* RECORDS TO PROCESS *
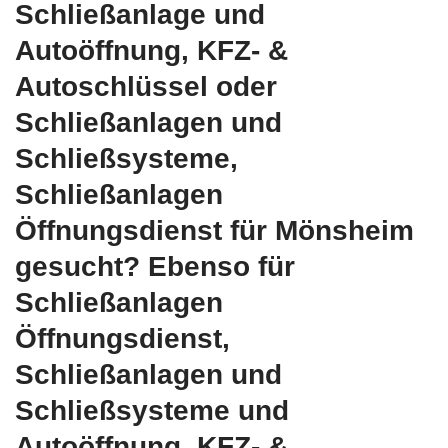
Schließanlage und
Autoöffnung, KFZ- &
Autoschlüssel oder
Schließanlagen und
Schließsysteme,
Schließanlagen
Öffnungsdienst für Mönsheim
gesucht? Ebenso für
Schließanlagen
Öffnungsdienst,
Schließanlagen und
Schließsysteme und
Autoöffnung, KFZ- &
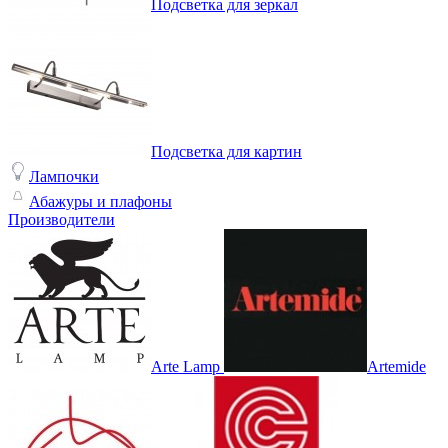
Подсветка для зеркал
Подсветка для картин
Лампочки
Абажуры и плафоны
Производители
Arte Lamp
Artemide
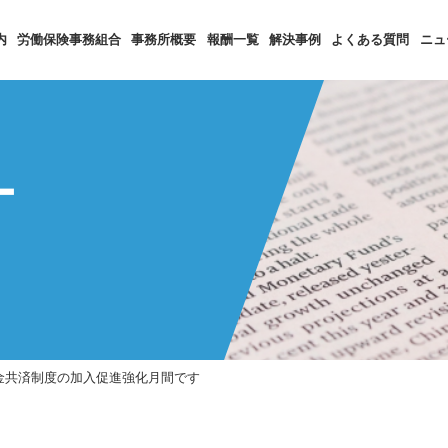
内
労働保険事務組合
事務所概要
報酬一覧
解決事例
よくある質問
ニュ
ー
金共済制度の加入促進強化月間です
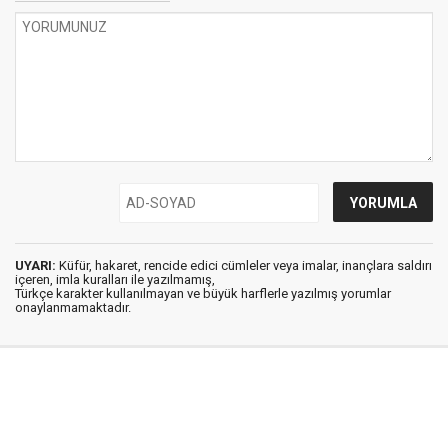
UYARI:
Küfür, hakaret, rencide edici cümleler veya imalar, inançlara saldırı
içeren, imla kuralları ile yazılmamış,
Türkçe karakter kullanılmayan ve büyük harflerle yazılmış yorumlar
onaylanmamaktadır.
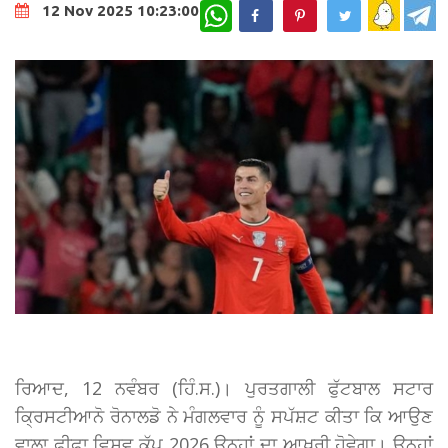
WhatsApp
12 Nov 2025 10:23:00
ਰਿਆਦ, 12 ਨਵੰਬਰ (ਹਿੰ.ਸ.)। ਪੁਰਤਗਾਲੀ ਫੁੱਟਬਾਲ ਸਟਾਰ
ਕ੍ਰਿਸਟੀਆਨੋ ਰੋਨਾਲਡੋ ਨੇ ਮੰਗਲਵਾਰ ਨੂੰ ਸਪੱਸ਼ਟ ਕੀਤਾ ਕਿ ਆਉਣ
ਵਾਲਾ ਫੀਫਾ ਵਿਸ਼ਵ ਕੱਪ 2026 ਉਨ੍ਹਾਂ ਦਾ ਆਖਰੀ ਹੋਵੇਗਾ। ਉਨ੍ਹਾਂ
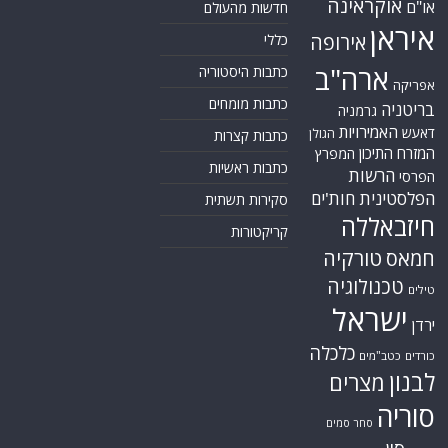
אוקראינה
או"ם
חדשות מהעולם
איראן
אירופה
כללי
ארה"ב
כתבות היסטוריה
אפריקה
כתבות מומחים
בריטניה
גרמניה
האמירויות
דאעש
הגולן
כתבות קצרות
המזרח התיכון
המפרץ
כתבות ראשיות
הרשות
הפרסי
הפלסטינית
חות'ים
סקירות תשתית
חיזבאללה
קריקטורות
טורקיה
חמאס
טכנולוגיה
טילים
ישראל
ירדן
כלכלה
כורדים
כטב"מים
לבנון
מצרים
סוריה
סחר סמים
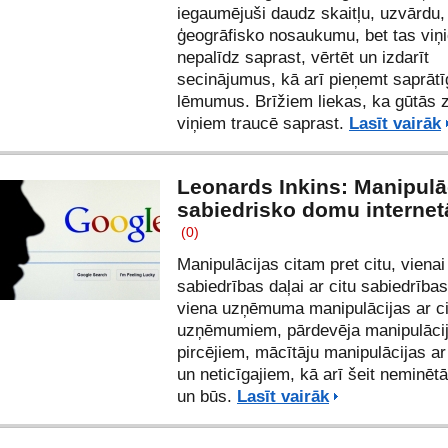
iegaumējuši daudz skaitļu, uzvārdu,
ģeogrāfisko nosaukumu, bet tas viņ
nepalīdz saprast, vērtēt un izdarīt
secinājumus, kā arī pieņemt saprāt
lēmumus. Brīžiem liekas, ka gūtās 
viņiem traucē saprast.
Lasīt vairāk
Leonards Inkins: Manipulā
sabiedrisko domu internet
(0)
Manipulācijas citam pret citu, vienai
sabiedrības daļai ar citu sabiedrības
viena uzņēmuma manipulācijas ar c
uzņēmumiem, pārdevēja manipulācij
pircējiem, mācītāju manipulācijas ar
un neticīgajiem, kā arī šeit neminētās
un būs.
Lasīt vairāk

* WORK REQUIRED *
Select every line of the records that contains the string "Schließsysteme", treating uppercase and lowercase letters as different.

* SOLUTION TO THE EXERCISE *
Schließsysteme,
Schließsysteme und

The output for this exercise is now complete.